Impact factors can be calculated for journals (journal impact factor) and for authors (author impact factor).
Originally conceived in the 1960s by Eugene Garfield, who started the Institute for Scientific Information (ISI) (now part of Clarivate Analytics), Journal impact factor (JIF) shows the frequency with which the articles published in a particular journal are cited in other research journals. JIF has gained acceptance as a numerical index of journal quality.
However, JIF considers only the impact of journals using the mean number of times published articles are cited during the two years after their publication. It is likely that one article in the journal might have been highly cited and another article hardly at all, but both the authors are judged equally based on the high impact factor of that journal. To overcome this problem, author impact factors have been suggested, which measures the impact of individual authors. Examples include h-index and g-index. H-index is highly popular as an author impact factor.

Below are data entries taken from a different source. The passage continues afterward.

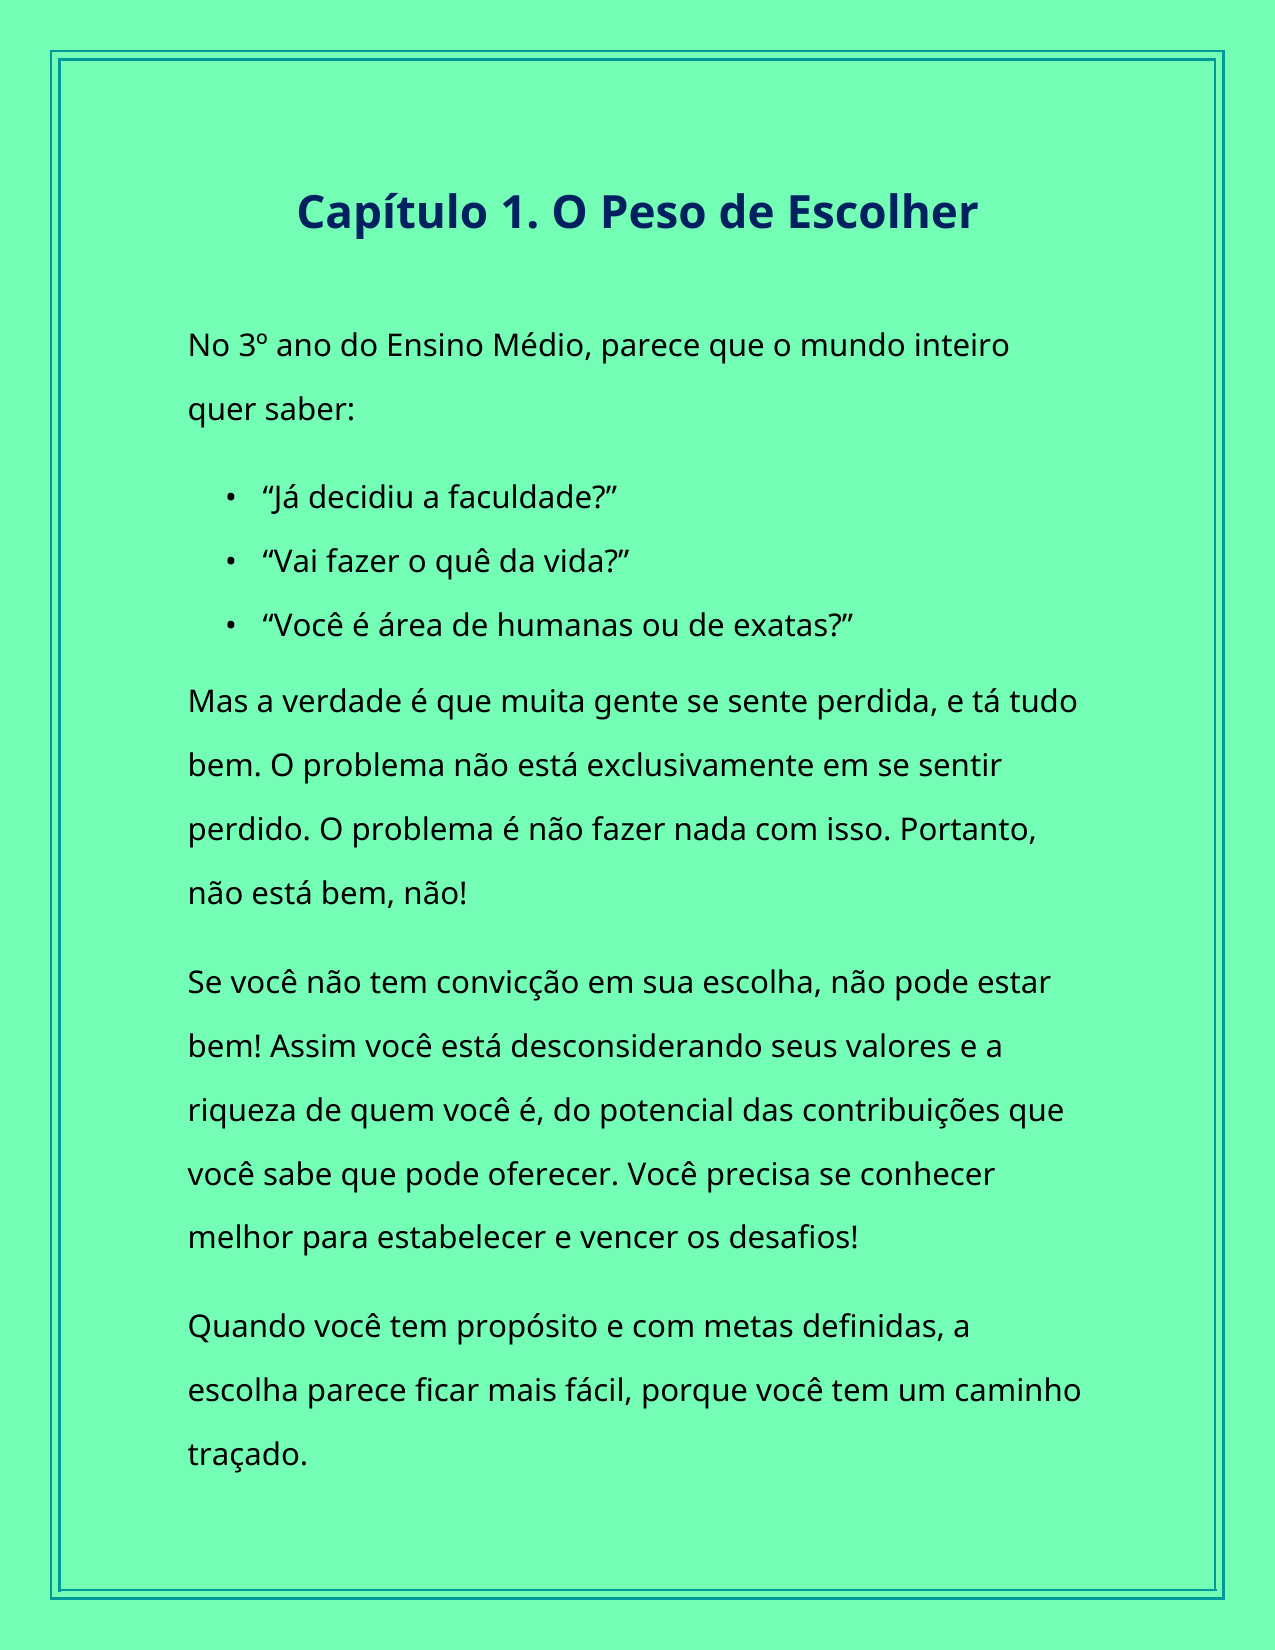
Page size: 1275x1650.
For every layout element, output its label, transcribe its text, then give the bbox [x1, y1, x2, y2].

list “Já decidiu a faculdade?” [225, 475, 1087, 518]
text No 3º ano do Ensino Médio, parece que o mundo inteiro quer saber: [187, 323, 1087, 429]
list “Você é área de humanas ou de exatas?” [225, 603, 1087, 646]
text Se você não tem convicção em sua escolha, não pode estar bem! Assim você está desconsiderando seus valores e a riqueza de quem você é, do potencial das contribuições que você sabe que pode oferecer. Você precisa se conhecer melhor para estabelecer e vencer os desafios! [187, 960, 1087, 1258]
list “Vai fazer o quê da vida?” [225, 539, 1087, 582]
text Mas a verdade é que muita gente se sente perdida, e tá tudo bem. O problema não está exclusivamente em se sentir perdido. O problema é não fazer nada com isso. Portanto, não está bem, não! [187, 679, 1087, 914]
text Quando você tem propósito e com metas definidas, a escolha parece ficar mais fácil, porque você tem um caminho traçado. [187, 1304, 1087, 1474]
subtitle Capítulo 1. O Peso de Escolher [187, 179, 1087, 242]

The h-index was proposed by Jorge E. Hirsch, a physicist at the University of Carolina, San Diego to measure concurrently the quality and quantity of scientific output of a scientist based on the highly cited papers of the author and the number of citations these papers have received from other articles.

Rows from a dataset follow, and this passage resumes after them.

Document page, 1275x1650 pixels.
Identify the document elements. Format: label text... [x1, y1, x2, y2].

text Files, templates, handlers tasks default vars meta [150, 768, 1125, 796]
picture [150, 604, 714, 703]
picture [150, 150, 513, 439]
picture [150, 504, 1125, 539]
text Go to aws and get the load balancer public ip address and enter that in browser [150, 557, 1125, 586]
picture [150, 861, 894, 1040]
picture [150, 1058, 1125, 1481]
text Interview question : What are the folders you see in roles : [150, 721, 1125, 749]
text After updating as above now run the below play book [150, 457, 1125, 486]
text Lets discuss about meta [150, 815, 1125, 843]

H-index addresses the main disadvantages of other bibliometric indicators such as total number of papers, total number of citations, or Journal Impact factors. The h in h-index stands for Hirsch and ‘highly cited’.
No comparison as H-Index is assessment of researchers whereas impact factor is that of journal. If a researcher publishes in a journal of good impact factor there are more chances of citations thus improving H-index of a researcher.
The two metrics cannot theoretically or practically be compared as impact factor measures the journal research influence (mean number of cited articles in the journal during the previous two years) while the h-index measures the researcher combined impact (number of published papers and how many times they were cited).
By analogy, you can think of IF as how powerful your car is, and h-index as how good of a driver you are :).